(Stored items)
>>>

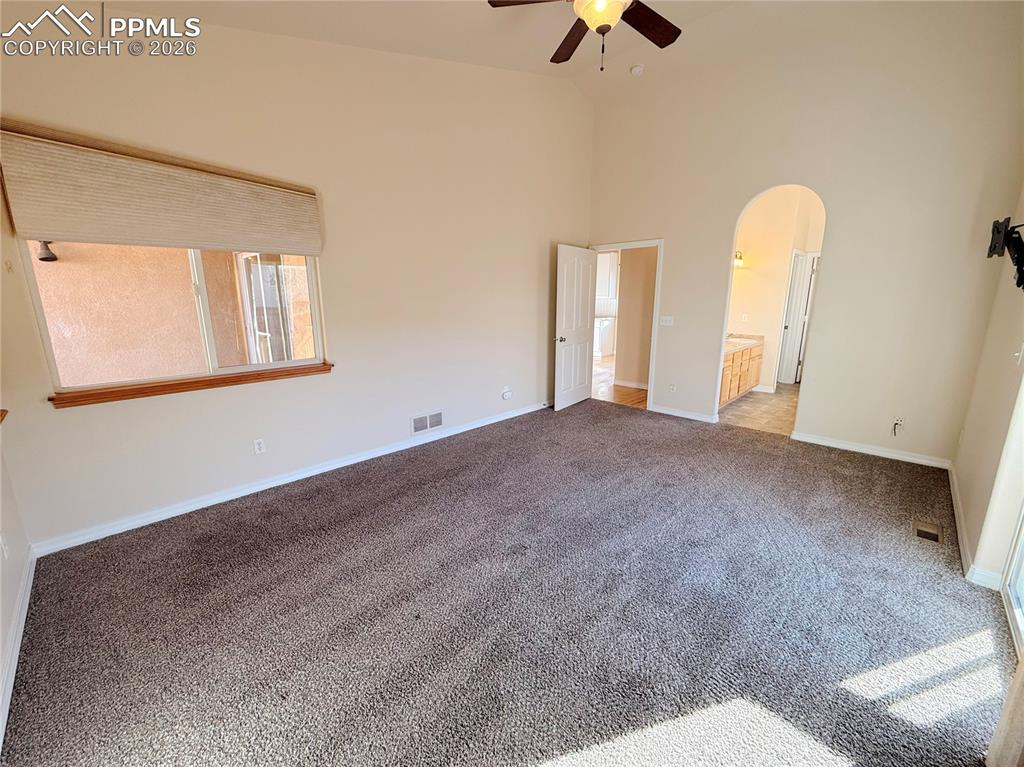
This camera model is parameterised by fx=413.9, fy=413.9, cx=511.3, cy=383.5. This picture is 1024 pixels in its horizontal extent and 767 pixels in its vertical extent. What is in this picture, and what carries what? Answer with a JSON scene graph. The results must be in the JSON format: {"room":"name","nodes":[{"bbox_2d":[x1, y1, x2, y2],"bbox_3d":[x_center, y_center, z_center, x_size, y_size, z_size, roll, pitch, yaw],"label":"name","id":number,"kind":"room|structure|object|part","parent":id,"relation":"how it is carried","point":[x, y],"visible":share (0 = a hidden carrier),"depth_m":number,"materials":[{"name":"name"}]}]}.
{"room":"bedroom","nodes":[
{"label":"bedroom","id":0,"kind":"room"},
{"bbox_2d":[0,423,30,750],"bbox_3d":[-1.348,-0.089,0.651,3.920,3.102,0.140,12,17,42],"label":"near left wall","id":1,"kind":"structure","parent":0,"point":[1,649],"depth_m":1.91,"materials":[{"name":"white paint"}]},
{"bbox_2d":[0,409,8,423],"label":"wooden ledge","id":2,"kind":"object","parent":1,"relation":"attached to","point":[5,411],"visible":0.95,"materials":[{"name":"brown wood"}]},
{"bbox_2d":[0,532,9,558],"bbox_3d":[-2.239,0.710,1.827,0.065,0.114,0.013,12,17,42],"label":"wall socket","id":3,"kind":"object","parent":1,"relation":"attached to","point":[1,540],"visible":0.98,"depth_m":1.82,"materials":[{"name":"white plastic"}]},
{"bbox_2d":[0,549,35,745],"bbox_3d":[-1.446,1.192,1.156,3.092,0.089,0.019,12,17,42],"label":"baseboard","id":4,"kind":"structure","parent":1,"relation":"attached to","point":[20,637],"depth_m":1.70,"materials":[{"name":"white paint"}]},
{"bbox_2d":[0,7,592,553],"bbox_3d":[-0.871,-1.295,3.831,0.160,3.810,5.531,12,17,42],"label":"left wall","id":5,"kind":"structure","parent":0,"point":[569,226],"depth_m":3.21,"materials":[{"name":"beige paint"}]},
{"bbox_2d":[0,120,324,254],"bbox_3d":[-1.942,-1.103,2.511,0.082,0.525,1.509,12,17,42],"label":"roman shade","id":6,"kind":"object","parent":5,"relation":"attached to","point":[26,228],"visible":0.99,"depth_m":2.35,"materials":[{"name":"beige fabric"}]},
{"bbox_2d":[21,240,328,399],"bbox_3d":[-2.070,-0.650,2.792,0.113,1.224,1.472,12,17,42],"label":"window","id":7,"kind":"structure","parent":5,"relation":"in","point":[49,351],"depth_m":2.77,"materials":[{"name":"clear glass"}]},
{"bbox_2d":[50,362,333,408],"bbox_3d":[-1.995,-0.023,2.829,0.109,0.067,1.465,12,17,42],"label":"window sill","id":8,"kind":"structure","parent":5,"relation":"attached to","point":[272,377],"depth_m":2.65,"materials":[{"name":"brown wood"}]},
{"bbox_2d":[252,438,265,454],"bbox_3d":[-1.871,0.464,3.069,0.009,0.116,0.071,12,17,42],"label":"wall socket","id":9,"kind":"object","parent":5,"relation":"attached to","point":[257,445],"visible":0.98,"depth_m":3.07,"materials":[{"name":"white plastic"}]},
{"bbox_2d":[29,401,547,557],"bbox_3d":[-0.999,0.563,4.009,0.017,0.090,4.860,12,17,42],"label":"baseboard","id":10,"kind":"structure","parent":5,"relation":"attached to","point":[160,518],"depth_m":3.02,"materials":[{"name":"white paint"}]},
{"bbox_2d":[411,411,443,433],"bbox_3d":[-0.833,0.380,4.101,0.015,0.174,0.365,12,17,42],"label":"wall vent","id":11,"kind":"object","parent":5,"relation":"attached to","point":[435,422],"visible":0.99,"depth_m":4.10,"materials":[{"name":"white metal"}]},
{"bbox_2d":[501,386,512,399],"bbox_3d":[-0.051,0.115,4.804,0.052,0.127,0.111,12,17,42],"label":"wall outlet","id":12,"kind":"object","parent":5,"relation":"attached to","point":[507,394],"visible":0.99,"depth_m":4.79,"materials":[{"name":"white plastic"}]},
{"bbox_2d":[35,0,945,104],"bbox_3d":[0.568,-2.430,1.682,4.592,0.199,5.504,12,17,42],"label":"ceiling","id":13,"kind":"structure","parent":0,"point":[465,11],"depth_m":3.30,"materials":[{"name":"paint"}]},
{"bbox_2d":[488,0,681,70],"bbox_3d":[0.515,-2.058,2.091,1.210,0.787,1.201,12,17,42],"label":"ceiling fan","id":14,"kind":"object","parent":13,"relation":"hanging from","point":[660,26],"visible":0.98,"depth_m":2.28,"materials":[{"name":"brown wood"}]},
{"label":"fan blade","id":15,"kind":"part","parent":14,"relation":"part of","materials":[{"name":"brown wood"}]},
{"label":"fan blade","id":16,"kind":"part","parent":14,"relation":"part of","materials":[{"name":"brown wood"}]},
{"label":"fan blade","id":17,"kind":"part","parent":14,"relation":"part of","materials":[{"name":"brown wood"}]},
{"bbox_2d":[629,64,644,75],"bbox_3d":[1.279,-3.201,4.230,0.132,0.047,0.130,12,17,42],"label":"smoke detector","id":18,"kind":"object","parent":13,"relation":"attached to","point":[637,69],"visible":1,"depth_m":4.20,"materials":[{"name":"white plastic"}]},
{"bbox_2d":[1,398,1016,766],"bbox_3d":[0.463,0.953,2.662,4.531,0.105,5.371,12,17,42],"label":"carpet floor","id":19,"kind":"structure","parent":0,"point":[338,508],"depth_m":1.90,"materials":[{"name":"carpet"}]},
{"bbox_2d":[912,519,942,543],"bbox_3d":[2.616,0.927,2.604,0.118,0.011,0.266,12,17,42],"label":"floor vent","id":20,"kind":"object","parent":19,"relation":"in","point":[936,536],"visible":0.96,"depth_m":2.60,"materials":[{"name":"metal"}]},
{"bbox_2d":[592,355,647,408],"bbox_3d":[1.791,-0.227,8.006,4.459,0.095,4.771,12,17,42],"label":"hallway floor","id":21,"kind":"structure","parent":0,"point":[611,387],"depth_m":6.46,"materials":[{"name":"brown wood"}]},
{"bbox_2d":[594,317,615,357],"bbox_3d":[1.968,-1.133,9.874,0.826,0.870,0.649,12,17,42],"label":"white cabinet","id":22,"kind":"object","parent":21,"relation":"on","point":[605,334],"visible":0.39,"depth_m":9.54,"materials":[{"name":"white"}]},
{"bbox_2d":[612,247,656,390],"bbox_3d":[2.255,-1.264,6.182,1.706,2.769,0.125,12,17,42],"label":"hallway wall","id":23,"kind":"structure","parent":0,"point":[624,327],"depth_m":6.47,"materials":[{"name":"beige paint"}]},
{"bbox_2d":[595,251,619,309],"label":"kitchen cabinet","id":24,"kind":"object","parent":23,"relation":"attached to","point":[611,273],"visible":0.43,"depth_m":9.44,"materials":[{"name":"white"}]},
{"bbox_2d":[613,378,648,389],"bbox_3d":[2.141,0.058,6.400,1.379,0.090,0.018,12,17,42],"label":"baseboard","id":25,"kind":"structure","parent":23,"relation":"attached to","point":[634,385],"depth_m":6.63,"materials":[{"name":"white paint"}]},
{"bbox_2d":[718,382,798,435],"bbox_3d":[3.682,0.265,5.854,2.070,0.097,3.329,12,17,42],"label":"bathroom floor","id":26,"kind":"structure","parent":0,"point":[753,402],"depth_m":5.29,"materials":[{"name":"beige tile"}]},
{"bbox_2d":[719,338,763,407],"bbox_3d":[2.935,-0.235,5.781,0.584,0.905,2.361,12,17,42],"label":"bathroom vanity","id":27,"kind":"object","parent":26,"relation":"on","point":[740,364],"visible":0.31,"depth_m":5.69,"materials":[{"name":"brown wood"}]},
{"bbox_2d":[723,332,763,355],"bbox_3d":[3.045,-0.596,5.852,0.614,0.136,1.434,12,17,42],"label":"vanity countertop","id":28,"kind":"structure","parent":27,"relation":"on","point":[730,349],"depth_m":5.94,"materials":[{"name":"beige stone"}]},
{"bbox_2d":[727,186,825,389],"bbox_3d":[4.070,-1.499,6.179,1.637,3.288,0.778,12,17,42],"label":"bathroom wall","id":29,"kind":"structure","parent":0,"point":[753,282],"depth_m":6.20,"materials":[{"name":"beige paint"}]},
{"bbox_2d":[732,250,743,268],"bbox_3d":[3.260,-1.843,6.108,0.212,0.208,0.346,12,17,42],"label":"wall lamp","id":30,"kind":"object","parent":29,"relation":"attached to","point":[738,261],"visible":0.35,"depth_m":6.07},
{"bbox_2d":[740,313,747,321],"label":"bathroom outlet","id":31,"kind":"object","parent":29,"relation":"attached to","point":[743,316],"visible":0.99,"depth_m":6.25,"materials":[{"name":"white"}]},
{"bbox_2d":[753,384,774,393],"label":"baseboard","id":32,"kind":"structure","parent":29,"relation":"attached to","point":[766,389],"depth_m":6.35,"materials":[{"name":"white paint"}]},
{"bbox_2d":[777,252,813,386],"bbox_3d":[4.559,-0.959,6.471,0.436,2.053,0.556,12,17,42],"label":"bathroom door","id":33,"kind":"structure","parent":29,"relation":"in","point":[796,291],"depth_m":6.49,"materials":[{"name":"white paint"}]},
{"bbox_2d":[585,1,1023,467],"bbox_3d":[2.409,-1.449,4.378,3.904,3.890,0.132,12,17,42],"label":"back wall","id":34,"kind":"structure","parent":0,"point":[734,211],"depth_m":3.69,"materials":[{"name":"beige paint"}]},
{"bbox_2d":[589,239,662,411],"bbox_3d":[1.467,-0.758,5.504,1.006,2.066,0.174,12,17,42],"label":"door frame","id":35,"kind":"structure","parent":34,"relation":"in","point":[645,243],"depth_m":5.17,"materials":[{"name":"white paint"}]},
{"bbox_2d":[553,243,597,410],"bbox_3d":[0.830,-0.712,5.347,0.174,2.017,0.845,12,17,42],"label":"white door","id":36,"kind":"structure","parent":35,"relation":"attached to","point":[573,351],"depth_m":5.27,"materials":[{"name":"white paint"}]},
{"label":"doorknob","id":37,"kind":"part","parent":36,"relation":"part of","materials":[{"name":"silver metal"}]},
{"bbox_2d":[659,315,673,326],"bbox_3d":[1.860,-0.757,4.979,0.165,0.122,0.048,12,17,42],"label":"light switch","id":38,"kind":"object","parent":34,"relation":"attached to","point":[664,323],"visible":0.98,"depth_m":4.98,"materials":[{"name":"white plastic"}]},
{"bbox_2d":[668,382,675,392],"bbox_3d":[1.960,0.048,5.063,0.069,0.117,0.008,12,17,42],"label":"wall socket","id":39,"kind":"object","parent":34,"relation":"attached to","point":[673,387],"visible":0.99,"depth_m":5.06,"materials":[{"name":"white plastic"}]},
{"bbox_2d":[650,404,718,423],"bbox_3d":[2.062,0.353,5.047,0.938,0.086,0.017,12,17,42],"label":"baseboard","id":40,"kind":"structure","parent":34,"relation":"attached to","point":[683,415],"depth_m":5.02,"materials":[{"name":"white paint"}]},
{"bbox_2d":[791,431,952,469],"bbox_3d":[3.327,0.611,3.883,1.206,0.086,0.015,12,17,42],"label":"baseboard","id":41,"kind":"structure","parent":34,"relation":"attached to","point":[834,445],"depth_m":3.84,"materials":[{"name":"white paint"}]},
{"bbox_2d":[891,417,904,435],"bbox_3d":[3.410,0.376,3.649,0.076,0.152,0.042,12,17,42],"label":"wall socket","id":42,"kind":"object","parent":34,"relation":"attached to","point":[899,420],"visible":0.99,"depth_m":3.65,"materials":[{"name":"white plastic"}]},
{"bbox_2d":[951,183,1023,598],"bbox_3d":[2.009,-0.548,1.206,0.157,3.618,5.046,12,17,42],"label":"right wall","id":43,"kind":"structure","parent":0,"point":[972,495],"depth_m":2.36,"materials":[{"name":"beige paint"}]},
{"bbox_2d":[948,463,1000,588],"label":"baseboard","id":44,"kind":"structure","parent":43,"relation":"attached to","point":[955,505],"depth_m":2.37,"materials":[{"name":"white paint"}]},
{"bbox_2d":[988,217,1023,289],"bbox_3d":[2.814,-0.727,2.302,0.186,0.381,0.570,12,17,42],"label":"tv wall mount","id":45,"kind":"object","parent":43,"relation":"attached to","point":[1022,263],"visible":0.99,"depth_m":2.28,"materials":[{"name":"black metal"}]},
{"bbox_2d":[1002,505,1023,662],"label":"sliding glass door","id":46,"kind":"structure","parent":43,"relation":"in","point":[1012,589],"depth_m":1.96,"materials":[{"name":"white glass"}]},
{"bbox_2d":[1013,342,1023,366],"bbox_3d":[2.697,-0.156,2.198,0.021,0.119,0.071,12,17,42],"label":"light switch","id":47,"kind":"object","parent":43,"relation":"attached to","point":[1020,353],"visible":0.99,"depth_m":2.19,"materials":[{"name":"white plastic"}]},
{"bbox_2d":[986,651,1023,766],"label":"vertical blind","id":48,"kind":"object","parent":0,"point":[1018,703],"visible":0.98,"depth_m":1.31,"materials":[{"name":"fabric"}]},
{"label":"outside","id":49,"kind":"structure","parent":0,"visible":0},
{"bbox_2d":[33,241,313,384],"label":"exterior wall","id":50,"kind":"structure","parent":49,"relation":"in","point":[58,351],"depth_m":3.57,"materials":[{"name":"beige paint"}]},
{"bbox_2d":[36,240,57,262],"bbox_3d":[-3.777,-1.097,3.369,0.140,0.202,0.124,12,17,42],"label":"outdoor light","id":51,"kind":"object","parent":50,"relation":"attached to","point":[54,258],"visible":0.63,"depth_m":3.35,"materials":[{"name":"black metal"}]},
{"bbox_2d":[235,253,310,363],"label":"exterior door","id":52,"kind":"structure","parent":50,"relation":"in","point":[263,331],"depth_m":4.62,"materials":[{"name":"white glass"}]}
]}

<<<

[EXERCISE DETAILS]:
Tally each line above that includes "window". Reply with the total only.

[RESULT OF THE TASK]:
2